I have seen some others like on the poll I posted about who doses iron saying that they dose 1 ml per 10 gallons daily.

So, I would like more feedback from those who dose flourish iron daily or every other day. (I ask about daily because I use a modified form of EI that uses daily dosing).

Thanks!

Update: Apparently the dosing on the bottle is for daily dosing even though it doesn't actually say that. I found the suggested dosing regime on the Seachem website. Aaron's dosing regime then for Flourish iron would be right on the nose. 1 ml per day per 10 gallons.


----------



## AaronT (Apr 26, 2004)

I dose 1 ml per day per 10 gallons of tank. I find I get much better growth with it than just adding regular Flourish comprehensive. This is with no ill effects to any fauna.


----------



## Salt (Apr 5, 2005)

I do the same. 42 gallon hex, I dose 4 mL per day. According to the bottle that's around .1 ppm. I did Seachem's Iron test. I did the test, got 0. I dosed Flourish Iron, waited an hour, and did the test again, got .1. Waited 24 hours, did the test again, got 0.

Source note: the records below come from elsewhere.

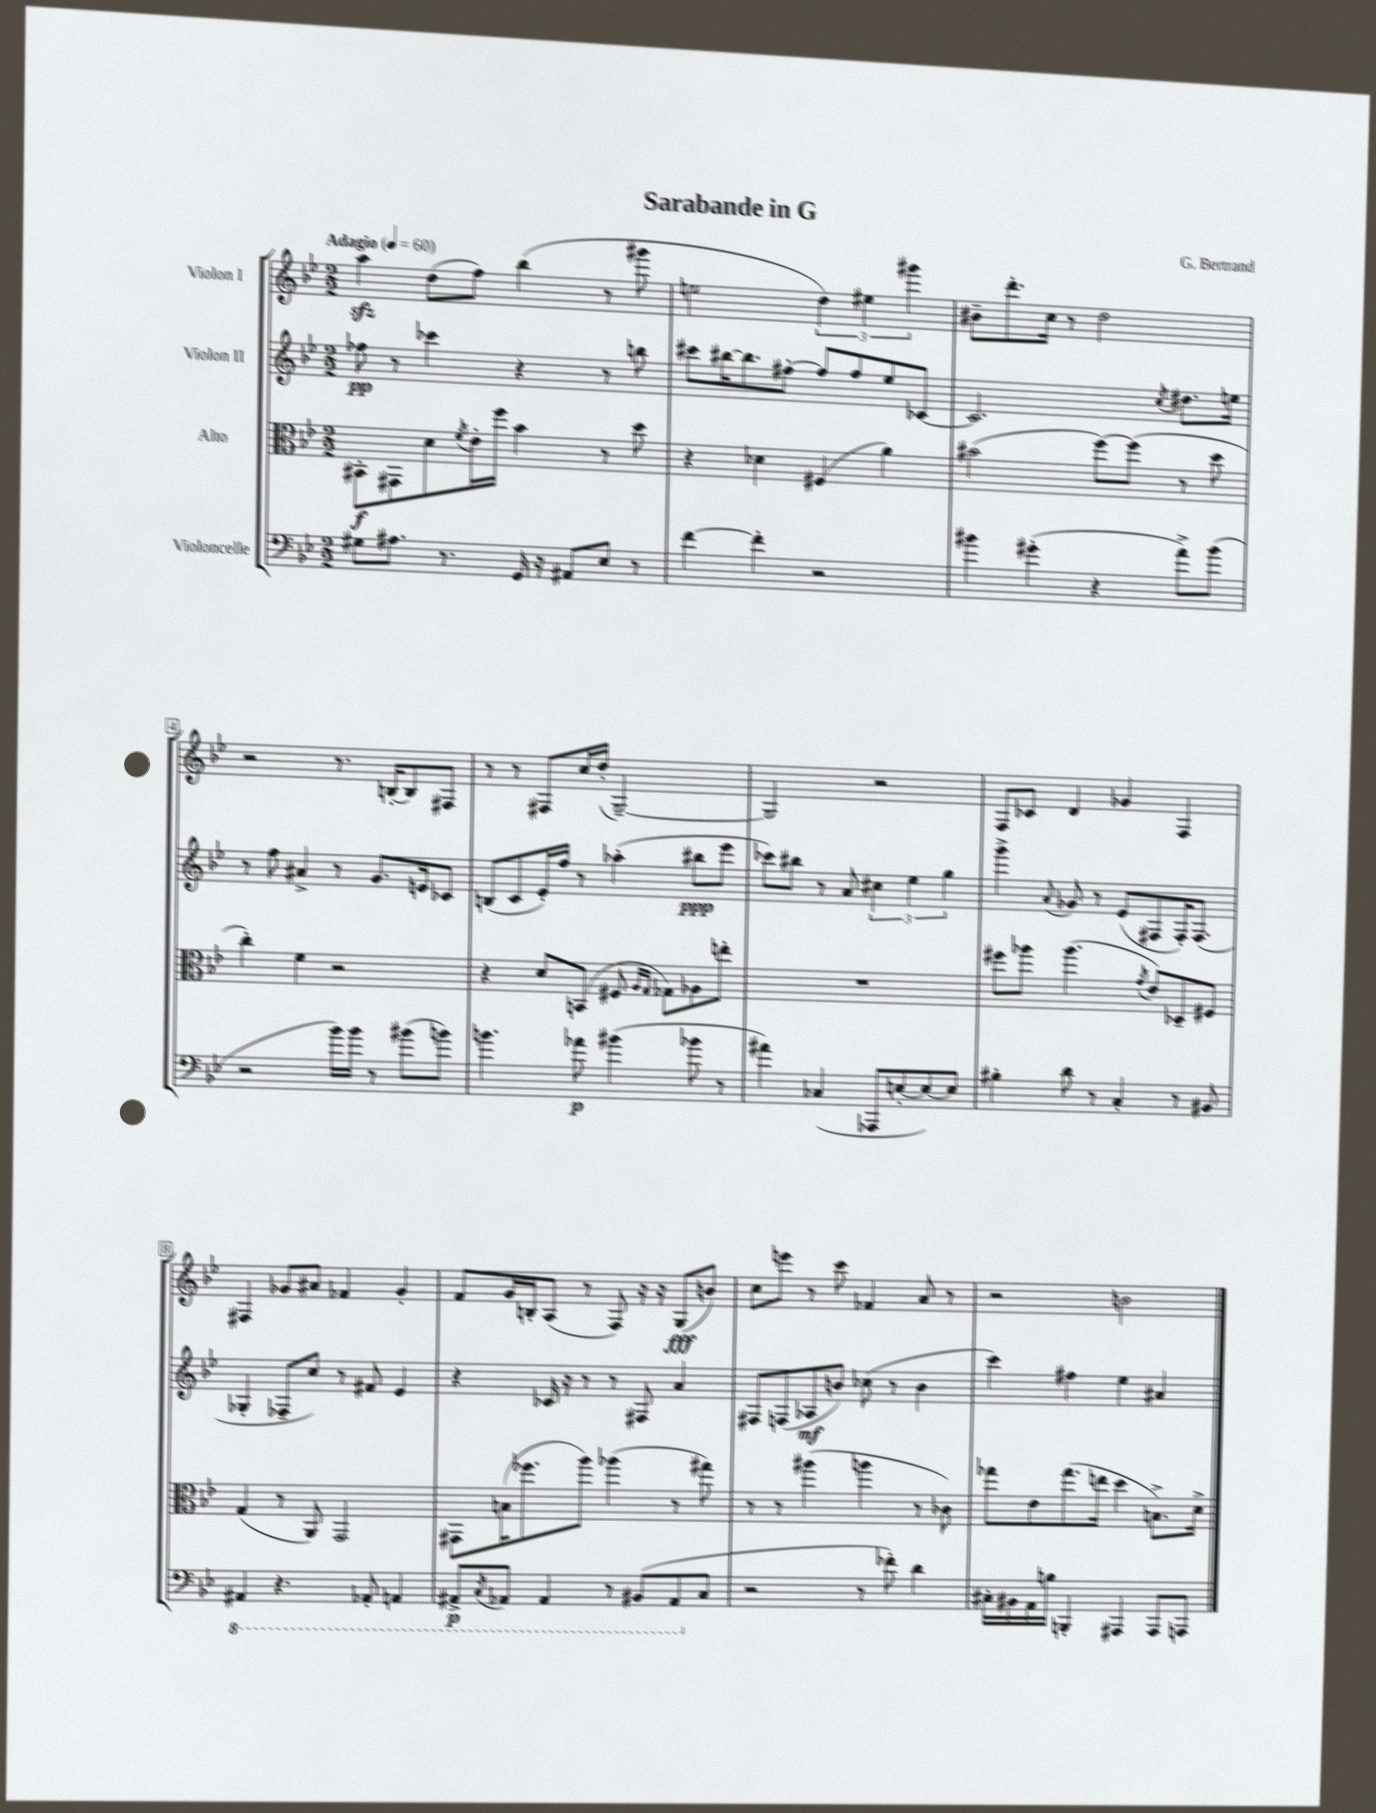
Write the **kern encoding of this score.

**kern	**kern	**kern	**kern
*staff4	*staff3	*staff2	*staff1
*clefF4	*clefC3	*clefG2	*clefG2
*k[b-e-]	*k[b-e-]	*k[b-e-]	*k[b-e-]
*M2/2	*M2/2	*M2/2	*M2/2
*MM60	*MM60	*MM60	*MM60
8G#	8BB#'	8ff-	4aa
8.A#	8GG#	8r	.
.	8d	4ccc-	(8dd
8.r	.	.	.
.	8qf	.	.
.	16e-'	.	8ff)
.	16ff	.	.
16GG	4b-	4r	(4bb-
16r	.	.	.
8AA#	.	.	.
8E-	8r	8r	8r
8r	8dd	8bb	8ggg#
=	=	=	=
[4f	4r	8ccc#	2ee
.	.	[16bb#	.
.	.	8.bb#]	.
4f']	4d-	.	.
.	.	[8ff#'	.
2r	(4F#	8ff#]	6dd)
.	.	8ff#	.
.	.	.	6ee#
.	4a)	8ee-	.
.	.	.	6ggg#
.	.	[8c-	.
=	=	=	=
4b#	(2b#	2.c-]	8b#~
.	.	.	8.ddd'
(4g#'	.	.	.
.	.	.	16cc
.	.	.	8r
4r	[8ff)	.	2dd
.	(8ff]	.	.
.	.	8qcc	.
8a^)	8r	8.dd#	.
(8b#	8dd	.	.
.	.	16ee	.
=	=	=	=
2r	4cc')	8r	2r
.	.	8ff	.
.	4f	4a#^	.
16b-)	2r	8r	8.r
16b-	.	.	.
8r	.	8.g	.
.	.	.	[16B'
(8b#	.	.	8B]
.	.	16e	.
8b)	.	8c-	8F#
=	=	=	=
4.b	4r	(8B	8r
.	.	8c	8r
.	8d	16e-')	8F#
.	.	16ff	.
8a-	(8BB	8r	16cc
.	.	.	(16dd'
(4b#	8F#	(4aa-'	[2G~)
.	16qqA	.	.
.	16qqG	.	.
.	8G-)	.	.
8b-	8A-	8bb#	.
8r	8ee'	8eee-	.
=	=	=	=
4a#)	1r	8ccc-)	2G]
.	.	8bb#	.
(4C-	.	8r	.
.	.	8a	.
8AAA-	.	6cc#	2r
[8E'	.	.	.
.	.	6ee-	.
8E_)	.	.	.
.	.	6gg	.
8E]	.	.	.
=	=	=	=
4B#'	8ff#	4ggg^	8F
.	8aa-	.	8c-
.	.	8qqa	.
8d	(4.aa-	8g-	4d
8r	.	8r	.
4C'	.	(8e-	4g-
.	8qg	.	.
.	8e-)	8F#	.
8r	8D-~	16F#')	4F
.	.	(8.F#	.
8BB#	8F#	.	.
=	=	=	=
4AAA#	(4G	4G-'	4F#
4.r	8r	8F-~	8g-
.	8AA)	8cc)	8a#
.	2GG	8r	4f-
8AAA-'	.	8f#	.
4AAA	.	4e-	4g-'
=	=	=	=
8AAA#^	8GG#	4r	8f
8qCC	.	.	.
8AAA-	(16B	.	16g
.	8.ff-	.	16B'
4AAA-	.	16c-	(8A
.	.	16r	.
.	8aa)	8r	8r
8r	(4aa-	8r	8F)
(8BBB#	.	8F#	16r
.	.	.	16r
8AAA-	8r	4a	(8G
8C	8gg#)	.	8b)
=	=	=	=
2r	8r	8F#	8cc
.	8r	(8F	8eee
.	(4aa#	8A-	8r
.	.	8b)	8ccc
8r	4aa	(8cc-	4f-
8f-')	.	8r	.
4d	8r	4b	8a
.	8c-)	.	8r
=	=	=	=
16C#'	8gg-	4ccc)	2r
16BB#	.	.	.
16AA	8e-	.	.
16B	.	.	.
4BBB'	(8.gg-	4ff#	.
.	16ee	.	.
4AAA#	4dd	4ee-	2b
8AAA#	8.B^)	4a#	.
8AAA	.	.	.
.	16d^	.	.
==	==	==	==
*-	*-	*-	*-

No problems with plants or fish.


----------



## Cavan Allen (Jul 22, 2004)

I add 9mls per day to my 40 breeder along with an equal amount of regular Flourish. If I'm not growing any iron hogs like some Ludwigias, I add a little less of each. No algae other than an occasional glass cleaning and flora and fauna are fine (including shrimp).


----------



## nailalc (Mar 17, 2006)

I add 5 mL Iron every day to my 55 gallon, no adverse effects. Really brings out the reds in the plants.


----------



## BryceM (Nov 6, 2005)

I add 5 ml every other day to my 46. If I get lazy the stemmies show it pretty quickly.


----------